I’ve recently introduced Roman Estimation to two teams I’ve been working with. Both teams have achieved average cycle times below 4 working days and a median cycle time of 3 days or less. And all of that without wasting much time on refinement or re-estimation (around 0.5 - 1 hour per two weeks).
To help you introduce Roman Estimation within your organization, I’ve created a simple slide deck you can put in your Slack channel or any medium of choice.
Please let me know if anything is missing to help convince your stakeholders and I’ll gladly update this slide deck:
I want to stress, you don’t even need to convince anyone to try out Roman Estimation.
You’re still producing estimates and all the metrics they care about. You’re only doing it in a more effective and efficient way. If you want to prevent a drop in velocity, you simply adjust 1 and 2 to numbers that give your velocity the appearance that will please your stakeholders (the numbers are made up anyway).
This seems to me a rather simple and effective way to get to right-sizing… cool stuff!

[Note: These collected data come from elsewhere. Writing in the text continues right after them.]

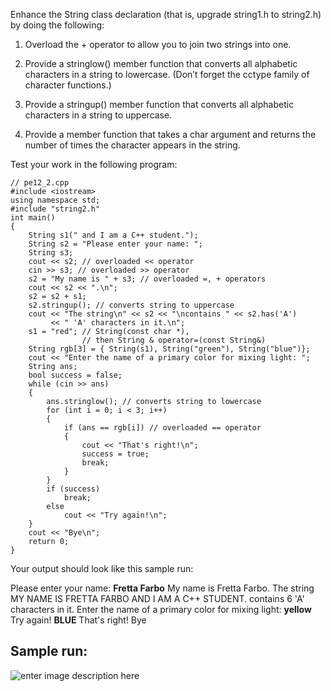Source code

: 


Enhance the String class declaration (that is, upgrade string1.h to string2.h) by doing the following:

1. Overload the + operator to allow you to join two strings into one.

2. Provide a stringlow() member function that converts all alphabetic characters
in a string to lowercase. (Don’t forget the cctype family of character
functions.)

3. Provide a stringup() member function that converts all alphabetic characters
in a string to uppercase.

4. Provide a member function that takes a char argument and returns the number
of times the character appears in the string.

Test your work in the following program:

    // pe12_2.cpp
    #include <iostream>
    using namespace std;
    #include "string2.h"
    int main()
    {
        String s1(" and I am a C++ student.");
        String s2 = "Please enter your name: ";
        String s3;
        cout << s2; // overloaded << operator
        cin >> s3; // overloaded >> operator
        s2 = "My name is " + s3; // overloaded =, + operators
        cout << s2 << ".\n";
        s2 = s2 + s1;
        s2.stringup(); // converts string to uppercase
        cout << "The string\n" << s2 << "\ncontains " << s2.has('A')
             << " 'A' characters in it.\n";
        s1 = "red"; // String(const char *),
                    // then String & operator=(const String&)
        String rgb[3] = { String(s1), String("green"), String("blue")};
        cout << "Enter the name of a primary color for mixing light: ";
        String ans;
        bool success = false;
        while (cin >> ans)
        {
            ans.stringlow(); // converts string to lowercase
            for (int i = 0; i < 3; i++)
            {
                if (ans == rgb[i]) // overloaded == operator
                {
                    cout << "That's right!\n";
                    success = true;
                    break;
                }
            }
            if (success)
                break;
            else
                cout << "Try again!\n";
        }
        cout << "Bye\n";
        return 0;
    }

Your output should look like this sample run:

Please enter your name: **Fretta Farbo**
My name is Fretta Farbo.
The string
MY NAME IS FRETTA FARBO AND I AM A C++ STUDENT.
contains 6 'A' characters in it.
Enter the name of a primary color for mixing light: **yellow**
Try again!
**BLUE**
That's right!
Bye

Sample run:
-----------

![enter image description here](https://image.ibb.co/nfY68F/ex_12_02.png)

I like to think about such things, thanks for sharing Maarten. Thinking about what’ll happen in a team with tasks in many different sizes. I saw teams having a good benefit of the flexibility in story points because they were able to use their average velocity (for them! 😊) during the planning to avoid dramatic overcommits.
When such a team has stories within the rage from 2-5 and will replace them with a 1 from your approach, they’ll lose sharpness.
How did you observe the switch on the estimation method in your teams?